Maybe I'm just pessimistic but I suspect the opposite would occur. It would be buggier, slower and more expensive once you started trying to operate at any kind of scale. The reason being that hidden within all the accumulated layers of cruft are a million fixes for specific security, reliability and performance issues discovered through real world usage.



I think that's the interesting word: "hidden"

That's a pity. Wouldn't it be nice if we somehow could separate the cruft from the craft?

What if some computational deity sifted through our collective codebase and distilled the essence, the minimal, purest kernel? Such minimangel's task would be daunting and probably useless, since the moment we'd throw some new use cases and requirements, NIH and patents, POCs and MVPs and we're back to the simmering mess in no time.

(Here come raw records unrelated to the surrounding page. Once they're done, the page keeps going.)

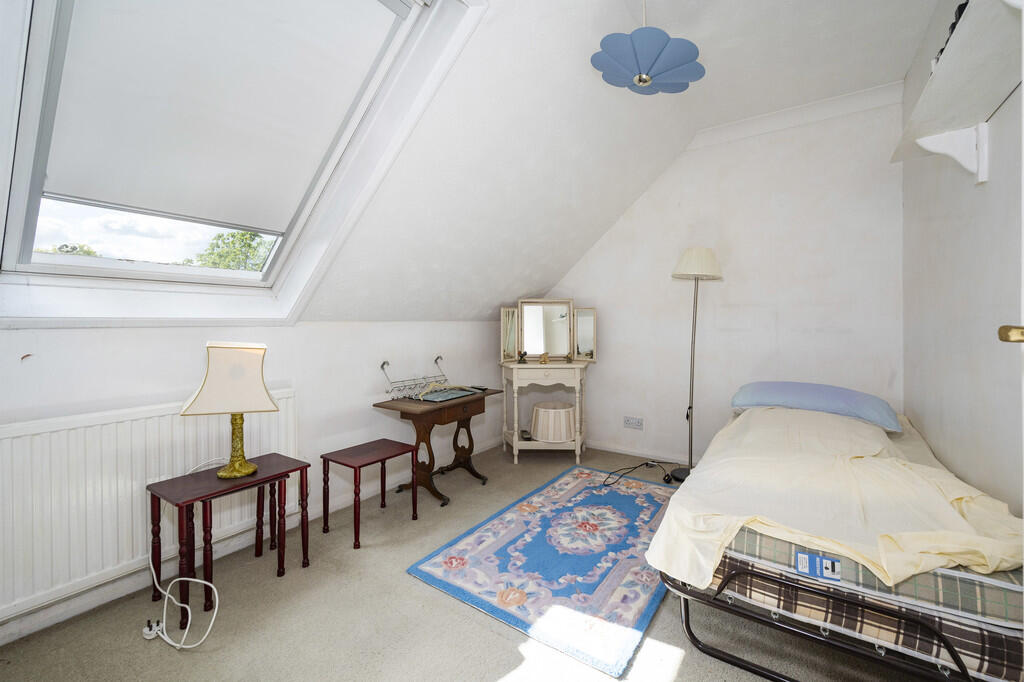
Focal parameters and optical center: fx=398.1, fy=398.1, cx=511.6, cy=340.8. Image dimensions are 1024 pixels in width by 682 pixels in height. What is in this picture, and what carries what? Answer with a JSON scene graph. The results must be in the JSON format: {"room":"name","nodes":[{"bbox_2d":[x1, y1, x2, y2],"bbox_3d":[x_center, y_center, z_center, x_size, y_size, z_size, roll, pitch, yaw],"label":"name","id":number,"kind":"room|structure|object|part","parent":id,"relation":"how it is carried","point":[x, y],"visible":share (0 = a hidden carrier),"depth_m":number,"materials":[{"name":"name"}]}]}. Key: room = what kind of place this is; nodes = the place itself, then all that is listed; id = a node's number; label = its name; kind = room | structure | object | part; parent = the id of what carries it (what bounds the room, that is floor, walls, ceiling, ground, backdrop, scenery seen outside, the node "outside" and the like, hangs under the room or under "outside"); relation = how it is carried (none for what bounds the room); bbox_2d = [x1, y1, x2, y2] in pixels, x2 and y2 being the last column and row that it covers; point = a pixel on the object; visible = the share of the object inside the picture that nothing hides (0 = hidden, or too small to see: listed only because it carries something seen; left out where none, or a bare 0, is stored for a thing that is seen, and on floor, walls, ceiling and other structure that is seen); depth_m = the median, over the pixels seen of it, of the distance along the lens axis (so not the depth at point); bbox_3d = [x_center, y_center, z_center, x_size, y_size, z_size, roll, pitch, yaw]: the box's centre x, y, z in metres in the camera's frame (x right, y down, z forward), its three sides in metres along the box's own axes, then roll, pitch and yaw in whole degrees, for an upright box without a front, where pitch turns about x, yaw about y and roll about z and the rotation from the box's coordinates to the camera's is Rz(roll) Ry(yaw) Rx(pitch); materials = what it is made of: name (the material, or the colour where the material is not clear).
{"room":"bedroom","nodes":[
{"label":"bedroom","id":0,"kind":"room"},
{"bbox_2d":[1,320,510,643],"bbox_3d":[-1.278,0.488,2.532,0.207,1.279,4.325,1,1,35],"label":"left wall","id":1,"kind":"structure","parent":0,"point":[279,333],"depth_m":2.32,"materials":[{"name":"white paint"}]},
{"bbox_2d":[0,389,299,623],"bbox_3d":[-1.678,0.676,1.814,0.074,0.630,1.266,1,1,35],"label":"radiator","id":2,"kind":"object","parent":1,"relation":"attached to","point":[53,434],"visible":0.82,"depth_m":1.66,"materials":[{"name":"white metal"}]},
{"bbox_2d":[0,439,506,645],"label":"baseboard","id":3,"kind":"structure","parent":1,"relation":"attached to","point":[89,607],"depth_m":1.88,"materials":[{"name":"white paint"}]},
{"bbox_2d":[0,443,946,681],"bbox_3d":[0.196,1.177,1.671,3.347,0.106,4.607,1,1,35],"label":"floor","id":4,"kind":"structure","parent":0,"point":[491,633],"depth_m":1.58,"materials":[{"name":"beige carpet"}]},
{"bbox_2d":[142,460,221,650],"bbox_3d":[-1.387,0.872,1.695,0.519,0.523,0.263,1,1,35],"label":"power cord","id":5,"kind":"object","parent":4,"relation":"on","point":[215,613],"visible":0.95,"depth_m":1.60,"materials":[{"name":"white plastic"}]},
{"bbox_2d":[147,454,310,628],"bbox_3d":[-1.309,0.889,1.876,0.371,0.502,0.544,1,1,35],"label":"red side table","id":6,"kind":"object","parent":4,"relation":"on","point":[293,470],"visible":0.93,"depth_m":1.78,"materials":[{"name":"wood"}]},
{"bbox_2d":[180,341,280,480],"bbox_3d":[-1.298,0.315,1.860,0.348,0.620,0.282,0,1,-20],"label":"table lamp","id":7,"kind":"object","parent":6,"relation":"on","point":[243,466],"visible":0.99,"depth_m":1.79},
{"bbox_3d":[-1.282,0.164,1.837,0.376,0.285,0.320,0,1,-20],"label":"lampshade","id":8,"kind":"part","parent":7,"relation":"part of","materials":[{"name":"beige fabric"}]},
{"bbox_3d":[-1.312,0.462,1.897,0.194,0.323,0.209,1,1,-6],"label":"brass lamp base","id":9,"kind":"part","parent":7,"relation":"part of","materials":[{"name":"gold metal"}]},
{"bbox_2d":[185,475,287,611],"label":"nested side table","id":10,"kind":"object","parent":4,"relation":"on","point":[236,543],"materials":[{"name":"brown wood"}]},
{"bbox_2d":[321,439,413,548],"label":"side table","id":11,"kind":"object","parent":4,"relation":"on","point":[355,462],"visible":0.99,"depth_m":2.38,"materials":[{"name":"wood"}]},
{"bbox_2d":[372,386,502,507],"bbox_3d":[-0.531,0.753,3.014,0.524,0.717,0.827,1,1,35],"label":"wooden desk","id":12,"kind":"object","parent":4,"relation":"on","point":[419,414],"visible":0.91,"depth_m":2.84,"materials":[{"name":"brown wood"}]},
{"bbox_2d":[379,356,449,399],"bbox_3d":[-0.710,0.278,3.066,0.222,0.251,0.614,1,1,35],"label":"wire rack","id":13,"kind":"object","parent":12,"relation":"on","point":[383,364],"visible":0.97,"depth_m":3.02,"materials":[{"name":"metal"}]},
{"bbox_2d":[414,385,480,402],"bbox_3d":[-0.502,0.404,3.089,0.340,0.033,0.434,1,1,35],"label":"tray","id":14,"kind":"object","parent":12,"relation":"on","point":[449,394],"visible":0.98,"depth_m":3.02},
{"bbox_2d":[407,465,677,677],"bbox_3d":[0.416,1.111,2.359,1.085,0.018,1.780,1,1,35],"label":"rug","id":15,"kind":"object","parent":4,"relation":"on","point":[592,498],"visible":0.96,"depth_m":1.97,"materials":[{"name":"blue carpet"}]},
{"bbox_2d":[499,359,588,463],"bbox_3d":[0.306,0.645,3.713,0.818,0.889,0.479,0,1,2],"label":"dressing table","id":16,"kind":"object","parent":4,"relation":"on","point":[514,438],"visible":0.91,"depth_m":3.56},
{"bbox_2d":[517,350,528,363],"bbox_3d":[0.104,0.150,3.695,0.093,0.109,0.073,0,1,0],"label":"figurine","id":17,"kind":"object","parent":16,"relation":"on","point":[524,354],"visible":0.99,"depth_m":3.68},
{"bbox_2d":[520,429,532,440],"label":"small object","id":18,"kind":"object","parent":16,"relation":"on","point":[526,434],"visible":0.95,"depth_m":3.70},
{"bbox_2d":[538,352,549,364],"bbox_3d":[0.298,0.157,3.658,0.100,0.101,0.076,0,1,1],"label":"figurine","id":19,"kind":"object","parent":16,"relation":"on","point":[544,360],"visible":0.99,"depth_m":3.64,"materials":[{"name":"gold metal"}]},
{"bbox_2d":[499,299,599,363],"bbox_3d":[0.359,-0.110,3.789,0.965,0.598,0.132,0,1,-2],"label":"mirror","id":20,"kind":"object","parent":16,"relation":"on","point":[586,344],"visible":0.99,"depth_m":3.79,"materials":[{"name":"mirror"}]},
{"bbox_2d":[531,401,575,442],"bbox_3d":[0.379,0.748,3.717,0.420,0.295,0.421,1,1,35],"label":"lampshade","id":21,"kind":"object","parent":16,"relation":"in","point":[540,436],"visible":0.99,"depth_m":3.55,"materials":[{"name":"beige fabric"}]},
{"bbox_2d":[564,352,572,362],"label":"figurine","id":22,"kind":"object","parent":16,"relation":"on","point":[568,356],"visible":0.99,"depth_m":3.62,"materials":[{"name":"gold metal"}]},
{"bbox_2d":[602,458,675,486],"bbox_3d":[1.017,1.029,3.242,0.762,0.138,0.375,-1,1,-27],"label":"power cord","id":23,"kind":"object","parent":4,"relation":"on","point":[668,482],"visible":0.93,"depth_m":3.26,"materials":[{"name":"black plastic"}]},
{"bbox_2d":[671,248,720,482],"bbox_3d":[1.439,0.186,3.168,0.360,1.826,0.363,1,1,35],"label":"floor lamp","id":24,"kind":"object","parent":4,"relation":"on","point":[676,478],"visible":0.92,"depth_m":3.11,"materials":[{"name":"metal"}]},
{"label":"lamp base","id":25,"kind":"part","parent":24,"relation":"part of","materials":[{"name":"black metal"}]},
{"bbox_3d":[1.444,-0.606,3.152,0.384,0.233,0.392,1,1,35],"label":"lamp shade","id":26,"kind":"part","parent":24,"relation":"part of","materials":[{"name":"white fabric"}]},
{"bbox_2d":[643,403,1023,679],"bbox_3d":[1.615,0.828,1.996,1.255,0.538,2.150,1,1,35],"label":"bed","id":27,"kind":"object","parent":4,"relation":"on","point":[762,671],"visible":0.72,"depth_m":1.23,"materials":[{"name":"beige fabric"}]},
{"bbox_2d":[728,381,900,431],"bbox_3d":[1.893,0.385,2.582,0.867,0.208,0.468,1,1,35],"label":"pillow","id":28,"kind":"object","parent":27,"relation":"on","point":[810,392],"visible":0.91,"depth_m":2.42,"materials":[{"name":"blue fabric"}]},
{"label":"bed frame","id":29,"kind":"part","parent":27,"relation":"part of","materials":[{"name":"metal"}]},
{"bbox_2d":[703,527,1023,681],"bbox_3d":[1.470,0.778,1.796,1.029,0.261,1.493,1,1,35],"label":"mattress","id":30,"kind":"object","parent":27,"relation":"on","point":[906,583],"visible":0.45,"depth_m":1.17,"materials":[{"name":"fabric"}]},
{"bbox_2d":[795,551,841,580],"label":"mattress label","id":31,"kind":"object","parent":30,"relation":"attached to","point":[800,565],"visible":0.98,"depth_m":1.23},
{"bbox_2d":[646,405,1022,592],"bbox_3d":[1.439,0.599,1.933,1.127,0.406,1.832,1,1,35],"label":"sheet","id":32,"kind":"object","parent":30,"relation":"on","point":[994,565],"visible":0.8,"depth_m":1.47,"materials":[{"name":"beige fabric"}]},
{"bbox_2d":[287,0,943,325],"bbox_3d":[0.350,-0.979,1.814,3.806,1.712,4.120,1,1,35],"label":"sloped ceiling","id":33,"kind":"structure","parent":0,"point":[898,72],"depth_m":2.41,"materials":[{"name":"white paint"}]},
{"bbox_2d":[0,0,484,321],"bbox_3d":[-1.198,-0.800,1.601,1.441,1.508,1.136,1,1,35],"label":"skylight window","id":34,"kind":"structure","parent":33,"relation":"in","point":[109,261],"depth_m":1.67,"materials":[{"name":"white"}]},
{"bbox_2d":[41,0,402,230],"bbox_3d":[-1.164,-1.022,1.670,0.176,0.885,0.970,1,1,35],"label":"roller blind","id":35,"kind":"object","parent":34,"relation":"attached to","point":[123,2],"visible":0.97,"depth_m":1.62,"materials":[{"name":"white fabric"}]},
{"bbox_2d":[591,0,705,95],"bbox_3d":[0.613,-1.408,1.835,0.477,0.516,0.486,1,1,35],"label":"pendant lamp","id":36,"kind":"object","parent":33,"relation":"hanging from","point":[640,80],"visible":0.99,"depth_m":1.78,"materials":[{"name":"blue"}]},
{"bbox_2d":[537,90,904,469],"bbox_3d":[1.485,-0.367,3.577,3.158,2.929,0.183,1,1,35],"label":"back wall","id":37,"kind":"structure","parent":0,"point":[644,199],"depth_m":3.18,"materials":[{"name":"white paint"}]},
{"bbox_2d":[623,416,643,429],"bbox_3d":[1.123,0.753,3.682,0.176,0.103,0.015,1,1,35],"label":"wall socket","id":38,"kind":"object","parent":37,"relation":"attached to","point":[630,420],"visible":0.98,"depth_m":3.68,"materials":[{"name":"white plastic"}]},
{"bbox_2d":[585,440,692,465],"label":"baseboard","id":39,"kind":"structure","parent":37,"relation":"attached to","point":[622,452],"depth_m":3.72,"materials":[{"name":"white paint"}]},
{"bbox_2d":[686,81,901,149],"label":"crown molding","id":40,"kind":"structure","parent":37,"relation":"attached to","point":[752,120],"depth_m":2.96,"materials":[{"name":"white paint"}]},
{"bbox_2d":[900,0,1023,517],"bbox_3d":[1.525,-0.259,0.924,0.160,2.960,4.299,1,1,35],"label":"right wall","id":41,"kind":"structure","parent":0,"point":[974,199],"depth_m":1.74,"materials":[{"name":"white paint"}]},
{"bbox_2d":[889,0,1023,183],"bbox_3d":[1.576,-0.775,1.340,0.266,0.302,1.479,1,1,35],"label":"wall shelf","id":42,"kind":"object","parent":41,"relation":"attached to","point":[936,78],"visible":0.96,"depth_m":1.37,"materials":[{"name":"white wood"}]},
{"bbox_2d":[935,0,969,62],"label":"ornament","id":43,"kind":"object","parent":42,"relation":"on","point":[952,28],"visible":0.16,"depth_m":1.44,"materials":[{"name":"black"}]},
{"bbox_2d":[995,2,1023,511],"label":"door","id":44,"kind":"structure","parent":41,"relation":"in","point":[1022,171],"depth_m":0.83,"materials":[{"name":"white paint"}]},
{"bbox_2d":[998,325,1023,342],"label":"door handle","id":45,"kind":"object","parent":44,"relation":"attached to","point":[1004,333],"visible":0.98,"depth_m":0.81,"materials":[{"name":"gold metal"}]},
{"label":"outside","id":46,"kind":"structure","parent":0,"visible":0},
{"label":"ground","id":47,"kind":"structure","parent":46,"visible":0},
{"bbox_2d":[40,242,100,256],"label":"tree","id":48,"kind":"object","parent":47,"relation":"on","point":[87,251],"visible":0.14,"depth_m":8.96,"materials":[{"name":"green plant"}]},
{"bbox_2d":[192,230,271,271],"bbox_3d":[-6.642,-1.216,10.134,2.983,3.402,3.101,1,1,35],"label":"tree","id":49,"kind":"object","parent":47,"relation":"on","point":[233,235],"visible":0.24,"depth_m":9.59,"materials":[{"name":"green plant"}]}
]}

Those hidden snippets are not the cruft. Every ugly hack we would find is likely a required use case and the whole mess is the craft. Maybe we should stop calling it a mess and accept that non-trivial software with on-demand requirements always take this form...

So lets call it detail instead. You cannot separate detail from the craft.

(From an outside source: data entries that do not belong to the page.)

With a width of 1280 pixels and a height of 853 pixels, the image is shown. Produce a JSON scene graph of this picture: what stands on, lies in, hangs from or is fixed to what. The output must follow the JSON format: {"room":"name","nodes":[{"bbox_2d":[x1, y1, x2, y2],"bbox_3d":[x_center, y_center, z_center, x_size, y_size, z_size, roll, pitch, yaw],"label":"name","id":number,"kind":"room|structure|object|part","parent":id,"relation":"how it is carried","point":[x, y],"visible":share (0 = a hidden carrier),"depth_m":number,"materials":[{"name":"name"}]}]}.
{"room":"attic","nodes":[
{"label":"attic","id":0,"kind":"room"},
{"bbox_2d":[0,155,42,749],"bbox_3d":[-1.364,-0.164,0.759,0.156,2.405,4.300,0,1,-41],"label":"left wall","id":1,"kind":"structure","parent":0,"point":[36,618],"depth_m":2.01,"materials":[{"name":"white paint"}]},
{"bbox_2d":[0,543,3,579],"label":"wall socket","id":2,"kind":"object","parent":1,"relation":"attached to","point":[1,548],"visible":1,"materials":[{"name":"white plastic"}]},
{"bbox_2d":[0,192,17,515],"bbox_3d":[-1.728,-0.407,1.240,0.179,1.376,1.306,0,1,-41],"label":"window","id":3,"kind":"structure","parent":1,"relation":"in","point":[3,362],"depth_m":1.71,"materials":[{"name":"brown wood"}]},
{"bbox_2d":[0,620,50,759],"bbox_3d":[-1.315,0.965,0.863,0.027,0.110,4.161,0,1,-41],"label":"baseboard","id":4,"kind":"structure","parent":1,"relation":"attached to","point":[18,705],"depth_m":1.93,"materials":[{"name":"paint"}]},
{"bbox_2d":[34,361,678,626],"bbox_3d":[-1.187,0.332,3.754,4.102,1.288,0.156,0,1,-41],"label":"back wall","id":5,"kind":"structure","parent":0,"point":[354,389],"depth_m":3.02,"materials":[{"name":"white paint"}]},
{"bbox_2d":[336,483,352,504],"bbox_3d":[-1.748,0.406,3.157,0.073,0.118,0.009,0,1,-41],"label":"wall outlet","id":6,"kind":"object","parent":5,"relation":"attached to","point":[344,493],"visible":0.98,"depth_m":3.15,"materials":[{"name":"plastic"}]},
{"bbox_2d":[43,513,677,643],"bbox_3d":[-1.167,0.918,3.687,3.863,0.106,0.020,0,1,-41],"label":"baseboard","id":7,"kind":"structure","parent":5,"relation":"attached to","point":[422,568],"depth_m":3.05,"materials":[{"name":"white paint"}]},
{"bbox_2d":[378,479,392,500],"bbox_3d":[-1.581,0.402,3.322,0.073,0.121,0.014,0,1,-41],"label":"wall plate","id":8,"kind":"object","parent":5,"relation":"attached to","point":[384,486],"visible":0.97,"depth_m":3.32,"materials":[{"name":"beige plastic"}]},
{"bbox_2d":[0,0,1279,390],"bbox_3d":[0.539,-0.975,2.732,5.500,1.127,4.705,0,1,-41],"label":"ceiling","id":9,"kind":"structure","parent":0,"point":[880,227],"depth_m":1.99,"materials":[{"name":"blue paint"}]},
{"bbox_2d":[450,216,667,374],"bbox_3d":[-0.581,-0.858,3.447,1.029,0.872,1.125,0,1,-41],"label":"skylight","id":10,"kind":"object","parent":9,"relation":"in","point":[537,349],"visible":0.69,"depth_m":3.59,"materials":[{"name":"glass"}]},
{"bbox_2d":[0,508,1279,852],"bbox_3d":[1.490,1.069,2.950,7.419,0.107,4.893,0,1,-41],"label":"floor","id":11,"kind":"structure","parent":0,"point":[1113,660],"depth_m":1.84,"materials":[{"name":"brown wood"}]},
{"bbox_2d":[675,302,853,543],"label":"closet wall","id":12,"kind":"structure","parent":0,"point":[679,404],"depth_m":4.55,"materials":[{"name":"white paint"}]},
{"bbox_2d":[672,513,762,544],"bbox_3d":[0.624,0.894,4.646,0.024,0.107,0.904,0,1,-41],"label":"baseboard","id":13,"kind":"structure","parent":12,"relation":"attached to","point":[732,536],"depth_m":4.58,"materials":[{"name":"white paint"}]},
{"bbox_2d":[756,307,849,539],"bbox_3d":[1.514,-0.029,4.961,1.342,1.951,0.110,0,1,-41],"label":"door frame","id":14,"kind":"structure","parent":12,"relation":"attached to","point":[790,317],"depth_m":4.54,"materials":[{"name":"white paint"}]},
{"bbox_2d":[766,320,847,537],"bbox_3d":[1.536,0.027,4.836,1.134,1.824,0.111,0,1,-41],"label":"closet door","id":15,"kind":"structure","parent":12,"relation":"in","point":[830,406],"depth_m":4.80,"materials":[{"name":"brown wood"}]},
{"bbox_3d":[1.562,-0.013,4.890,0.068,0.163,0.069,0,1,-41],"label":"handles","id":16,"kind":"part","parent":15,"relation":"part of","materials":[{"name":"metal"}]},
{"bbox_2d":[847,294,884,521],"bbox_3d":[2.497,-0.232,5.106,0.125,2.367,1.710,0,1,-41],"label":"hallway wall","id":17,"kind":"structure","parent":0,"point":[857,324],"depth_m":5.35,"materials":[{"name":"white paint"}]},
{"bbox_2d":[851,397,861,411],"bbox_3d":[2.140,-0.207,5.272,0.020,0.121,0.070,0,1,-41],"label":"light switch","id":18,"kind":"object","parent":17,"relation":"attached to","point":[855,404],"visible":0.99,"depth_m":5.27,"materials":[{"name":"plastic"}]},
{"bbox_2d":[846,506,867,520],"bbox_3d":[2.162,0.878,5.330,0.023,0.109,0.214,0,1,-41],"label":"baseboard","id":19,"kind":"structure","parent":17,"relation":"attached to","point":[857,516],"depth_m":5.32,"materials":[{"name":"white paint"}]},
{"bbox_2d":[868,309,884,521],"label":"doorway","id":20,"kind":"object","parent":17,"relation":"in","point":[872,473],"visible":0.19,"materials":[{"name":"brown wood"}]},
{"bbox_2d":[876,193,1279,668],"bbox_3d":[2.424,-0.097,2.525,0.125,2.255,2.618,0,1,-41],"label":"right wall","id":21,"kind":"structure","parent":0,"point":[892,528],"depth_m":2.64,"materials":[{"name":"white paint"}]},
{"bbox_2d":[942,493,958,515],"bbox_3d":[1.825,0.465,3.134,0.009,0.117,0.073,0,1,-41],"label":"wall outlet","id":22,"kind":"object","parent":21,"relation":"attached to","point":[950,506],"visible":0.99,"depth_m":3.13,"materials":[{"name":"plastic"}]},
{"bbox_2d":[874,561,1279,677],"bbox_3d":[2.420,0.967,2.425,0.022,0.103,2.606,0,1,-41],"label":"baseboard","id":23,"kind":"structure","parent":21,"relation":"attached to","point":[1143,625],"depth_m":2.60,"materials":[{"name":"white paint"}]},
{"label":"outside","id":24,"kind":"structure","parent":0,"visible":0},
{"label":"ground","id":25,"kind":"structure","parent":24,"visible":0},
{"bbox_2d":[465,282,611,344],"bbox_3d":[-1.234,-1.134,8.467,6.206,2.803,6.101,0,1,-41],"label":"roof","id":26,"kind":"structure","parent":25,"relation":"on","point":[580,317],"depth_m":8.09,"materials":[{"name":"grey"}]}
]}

I meant that the hidden things were the "craft" hidden among tons of cruft


I think you'll rather find that there's tons of craft, and relatively little cruft.


ok but let's distinguish smart things that were done to workaround past blunders from smart things that you would have done anyways.

Both are "craft", but only the latter is "necessary" and would thus survive the "total rewrite" posited in this "thought experiment".

For example, the x86 is fully of crap; layer upon layer of smarts have been added to deal with design flaws that it was impossible to fix without breaking backward compatibility.

Backward compatibility was practically important, because of network effect (and indeed competitors lose the battle because they were not compatible with x86, or even with their past selves). This practical constrain caused smart people to build smart tricks on top of that foundation.

Sure, it required a lot of smarts to do etc etc but how'd you call it when you end up tunnelling a SCSI command inside an ATA packet wrapped in another SCSI command?